Seven quick and easy meals for new parents

The first few weeks with a new baby can turn your world – and your eating habits – upside down. Here are seven quick and easy meal ideas for new parents. 

Most new parents are caught up in a whirlwind of sleepless nights, feeding and dirty nappies and are often too tired and busy to think about eating a healthy and balanced diet. 

However, accredited Bupa dietitian Rosalyn D’Angelo says it’s important for new parents to eat as normally as possible. “Try to stick to three meals a day and don’t eat too much between midnight and 6am”. 

Although easy, try and stay away from take-away foods as they’re typically higher in saturated fats, salt and total energy and are typically low in fibre, vitamins and minerals such as zinc, vitamin C and folate, which you need for your immune function and overall health and wellbeing.

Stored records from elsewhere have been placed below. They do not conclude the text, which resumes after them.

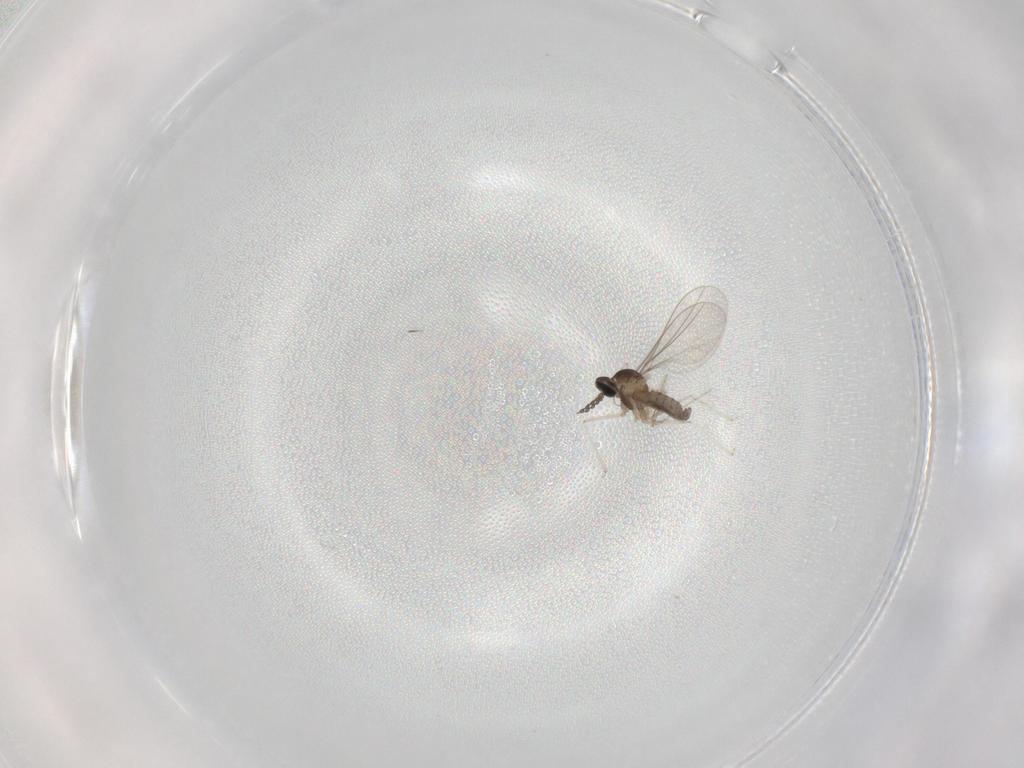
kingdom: Animalia
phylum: Arthropoda
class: Insecta
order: Diptera
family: Cecidomyiidae
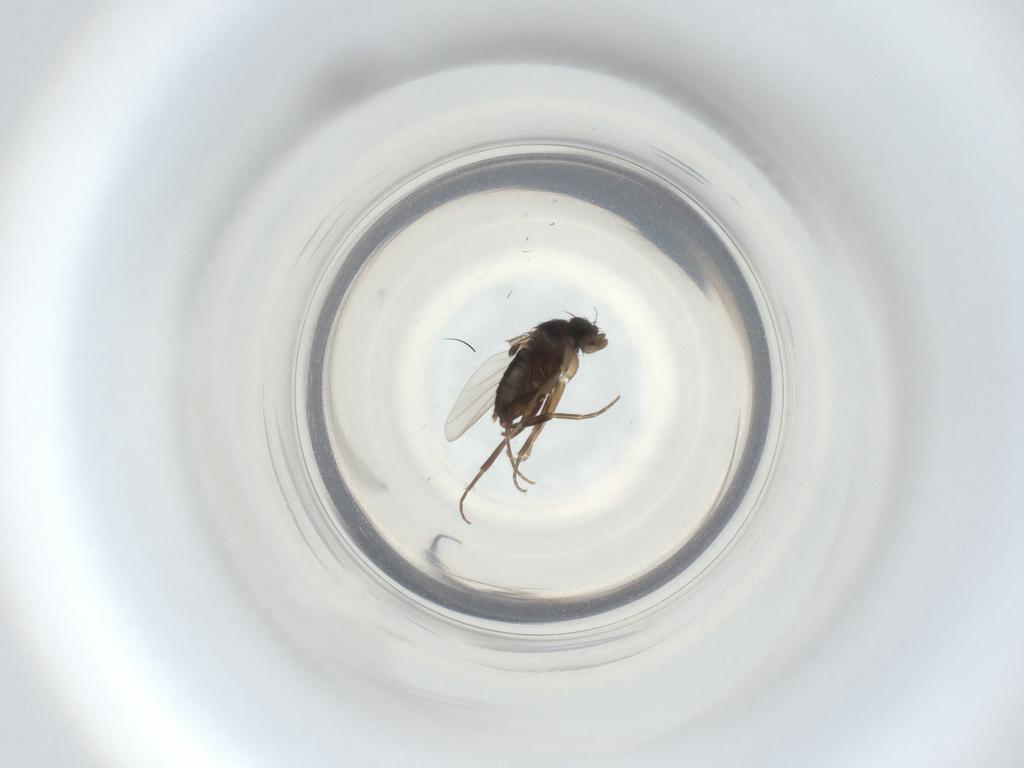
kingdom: Animalia
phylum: Arthropoda
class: Insecta
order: Diptera
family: Phoridae
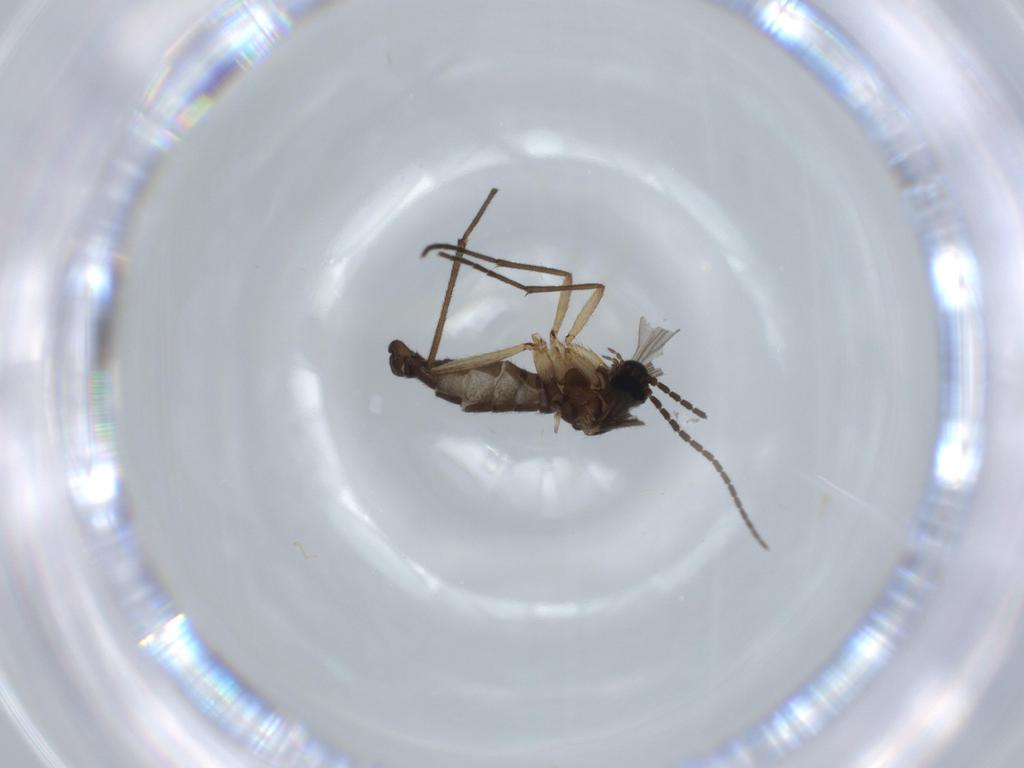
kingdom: Animalia
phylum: Arthropoda
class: Insecta
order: Diptera
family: Sciaridae
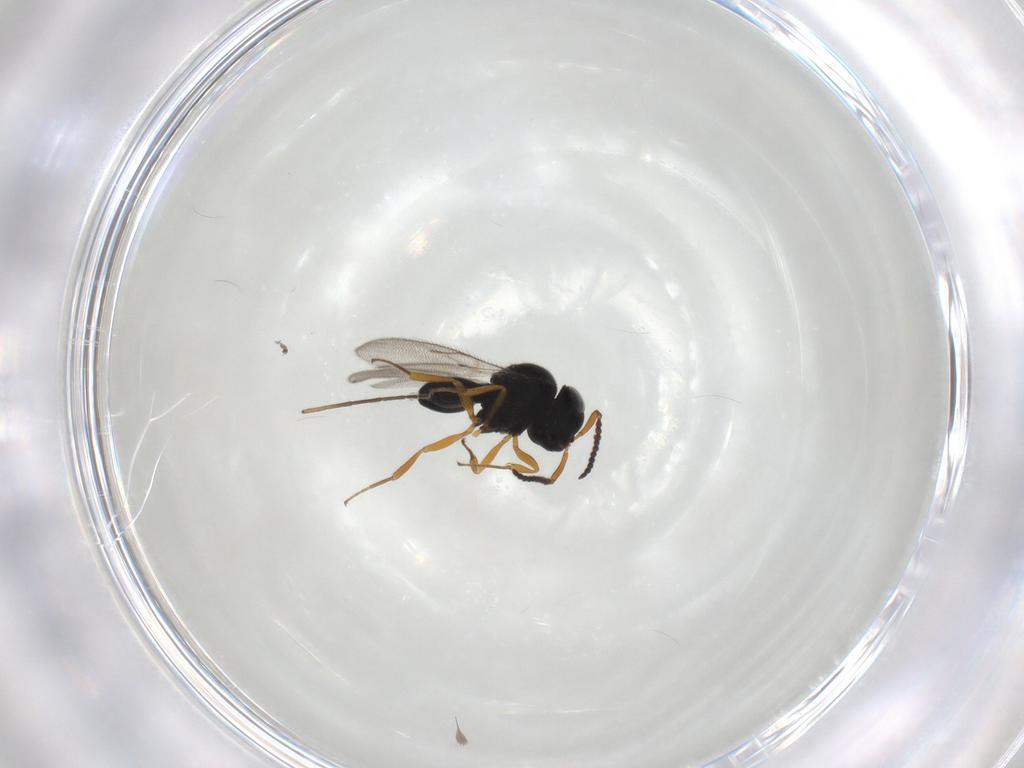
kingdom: Animalia
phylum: Arthropoda
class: Insecta
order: Hymenoptera
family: Scelionidae
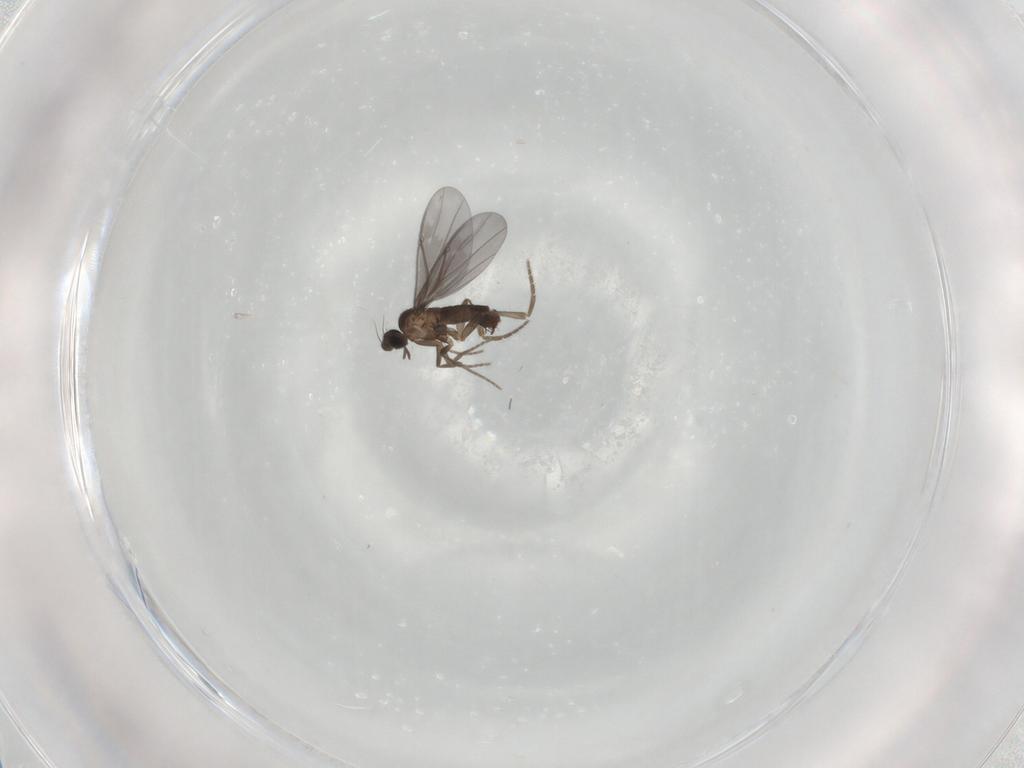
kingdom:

Instead, why not try some of these ideas for easy, healthy meals.

1. Porridge with fresh fruit and a dollop of yoghurt
 
Rolled oats are great option to have on hand for breakfast, as they can be used to make porridge, muesli or even fruit and oat muffins, which can be frozen for healthy snacks.
 
2. Frittata
 
Frittatas are an excellent way to use up leftover veggies. They can also be cut up and frozen in individual portions for healthy snacks. 

3. Smoothies
 
Smoothies are one of the quickest snacks you can make. Just throw mixed frozen berries, Greek yoghurt, baby spinach, chia seeds, milk and ice in the blender, whizz it up, and drink.
 
4. Baked sweet potato
 
One super-easy recipe for a healthy meal is to simply steam a baked potato in the microwave for 10 minutes and then top with lettuce, tomato, grated carrot and a dollop of Greek yoghurt.
 

bowl of oats
5. Pasta
 
Make a batch of your favourite tomato pasta sauce with lots of vegetables and freeze into portions. This way, for a healthy meal, all you have to do is boil up some pasta and stir through the defrosted sauce.
 
6. Stir-fries with lean meat, skinless chicken, prawns and plenty of vegetables
 
Chop up some lean meat or chicken and plenty of veggies and throw it in the wok. Quinoa and brown rice are good to have on hand for added energy.
 
7. Slow-cooked stews and casseroles
 
A slow cooker can be a busy parent’s best friend. Simply add meat, veg and passata (tomato-based pasta sauce) in the morning and by dinner your meal is ready.
 

Snack time

Breastfeeding mums may need two or three healthy snacks throughout the day. Why not stock up on unsalted nuts, tins of tuna and salmon, tubs of ricotta and hummus, wholegrain crackers and fresh fruit. Having healthier options on hand is a good way to help you stop reaching for chocolate.
 
Being prepared with simple, healthy foods and some quick easy recipes can help leave you more time and energy to get to know your new family member and, most importantly, more time to catch up on some much needed sleep.